Yep, another new kind of incident: the "thought echo."
I've been experiencing these for some time, more or less. However, as of late, this particular kind has been predominant, and refined itself into a reasonably consistent pattern, for whatever reason. My first few months of 2017 have been something of an "echo chamber," you could say.
In my personal synchronistic lexicon, the echo-type is simple in concept, yet quite striking in effect: the recurrence of my inner reality in external reality, often in real-time. Usually, this will involve a thought or feeling of mine, or an event I'm currently experiencing, being somehow doubled in the outside world -- as to be "echoed" (or, sometimes the more appropriate description might be "reflected"). Thus, a typical thought-echo would be, say, randomly thinking of "balloons," at the exact instant that, from out of nowhere, a windblown balloon sails across my vision (and, usually, it would be the first balloon I'd seen in months or maybe years, and my thinking of balloons in the first place would arise due to some separate, totally unrelated event, such as hearing "balloon" on a nearby radio).
Here's an actual example.
This incident, which occurred amidst many similar ones on the afternoon 4/18/17, personifies the "thought echo" -- and doubly so, as it were. It began rather subtly: when, while driving down the road, I suddenly stopped for a car trying to enter traffic, feeling utterly Compelled to do so -- and, right as the car came forward and the driver gave a friendly wave, my radio randomly sang "let it all out." And there you have it: at the exact instant I "let out" the car, the radio "echoed" this event, and with reasonable precision, both literally and essentially.

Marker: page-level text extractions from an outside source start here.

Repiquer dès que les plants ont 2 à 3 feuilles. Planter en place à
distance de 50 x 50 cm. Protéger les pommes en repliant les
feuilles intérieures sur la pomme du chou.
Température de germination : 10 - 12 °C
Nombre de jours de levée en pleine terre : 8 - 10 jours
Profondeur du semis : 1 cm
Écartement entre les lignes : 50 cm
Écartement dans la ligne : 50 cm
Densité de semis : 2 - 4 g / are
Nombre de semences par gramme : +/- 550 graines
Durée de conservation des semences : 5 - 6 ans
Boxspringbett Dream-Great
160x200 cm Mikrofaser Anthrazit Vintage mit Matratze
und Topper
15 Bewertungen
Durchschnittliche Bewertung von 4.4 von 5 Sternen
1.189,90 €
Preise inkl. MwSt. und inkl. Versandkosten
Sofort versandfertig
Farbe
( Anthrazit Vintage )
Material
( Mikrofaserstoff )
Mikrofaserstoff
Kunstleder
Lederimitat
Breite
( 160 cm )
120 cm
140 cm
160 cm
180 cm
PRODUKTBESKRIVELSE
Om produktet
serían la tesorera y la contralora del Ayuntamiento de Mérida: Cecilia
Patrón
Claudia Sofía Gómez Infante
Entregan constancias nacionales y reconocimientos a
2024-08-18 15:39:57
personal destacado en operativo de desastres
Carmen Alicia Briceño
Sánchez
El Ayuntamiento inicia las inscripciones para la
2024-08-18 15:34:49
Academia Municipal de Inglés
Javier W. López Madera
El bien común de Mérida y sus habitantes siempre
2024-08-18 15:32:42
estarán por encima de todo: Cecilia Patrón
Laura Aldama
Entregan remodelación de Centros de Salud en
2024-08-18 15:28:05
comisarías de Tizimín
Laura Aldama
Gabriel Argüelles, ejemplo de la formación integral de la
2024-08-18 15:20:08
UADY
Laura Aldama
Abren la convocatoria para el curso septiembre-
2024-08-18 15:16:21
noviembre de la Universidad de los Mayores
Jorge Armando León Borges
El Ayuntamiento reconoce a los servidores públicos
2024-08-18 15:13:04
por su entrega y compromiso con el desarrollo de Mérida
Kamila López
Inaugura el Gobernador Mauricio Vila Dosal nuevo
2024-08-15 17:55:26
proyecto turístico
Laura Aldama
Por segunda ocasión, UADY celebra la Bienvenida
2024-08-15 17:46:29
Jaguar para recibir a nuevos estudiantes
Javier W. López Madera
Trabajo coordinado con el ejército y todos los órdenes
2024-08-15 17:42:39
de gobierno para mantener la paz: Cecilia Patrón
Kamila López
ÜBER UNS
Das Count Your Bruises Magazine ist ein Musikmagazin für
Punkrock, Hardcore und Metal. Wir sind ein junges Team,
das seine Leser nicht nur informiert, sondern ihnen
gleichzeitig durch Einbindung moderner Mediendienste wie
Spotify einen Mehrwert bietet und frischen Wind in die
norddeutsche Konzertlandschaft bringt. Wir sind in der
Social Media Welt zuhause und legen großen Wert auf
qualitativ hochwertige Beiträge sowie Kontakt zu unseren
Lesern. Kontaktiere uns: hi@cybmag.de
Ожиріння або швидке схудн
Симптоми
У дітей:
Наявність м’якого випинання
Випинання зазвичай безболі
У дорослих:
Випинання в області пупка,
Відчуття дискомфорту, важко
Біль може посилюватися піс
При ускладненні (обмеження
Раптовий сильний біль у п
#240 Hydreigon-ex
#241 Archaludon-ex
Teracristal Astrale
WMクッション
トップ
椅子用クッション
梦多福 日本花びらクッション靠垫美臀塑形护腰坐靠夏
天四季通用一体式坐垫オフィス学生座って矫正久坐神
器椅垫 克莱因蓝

Now, at this point, there wasn't much of an incident to speak of. Yes, the theme of "letting out" was echoed pretty coherently, and the timing of the two coinciding events couldn't possibly have been tighter (and, what's more, I'd experienced many nearly identical incidents just that day alone, as to establish a pattern). But, all the same, it's not impossible that this was, simply, a traditional coincidence, and not even a hugely unlikely one.
But then the soda popped.
The can of Pepsi was lying beside me in a plastic bag on the floorboard, put there after I'd picked it up as trash in a parking lot several minutes earlier. Apparently, the can had been in the sun for some time, for it was warm to the touch, and swollen and deformed with pressure. And then, apparently, after being further cooked on the hot floorboard when I'd begun driving, the poor can just couldn't take it anymore -- and so it popped, spraying caramel-colored foam with a serpentine hiss.
It popped, at the exact instant the lyric refrained on the radio: "let it all out."
And, indeed, the soda was quite entirely "let out," as to fill the extent of the trash bag (which, thankfully, I'd tied closed after dropping the can inside).
Not just one "echo," but two, back to back, within the space of seconds.
After pulling off and successfully dumping the soda-filled bag before it could despoil my car's carpet floorboard, I stood by the trashcan for some time. Synchroshocked.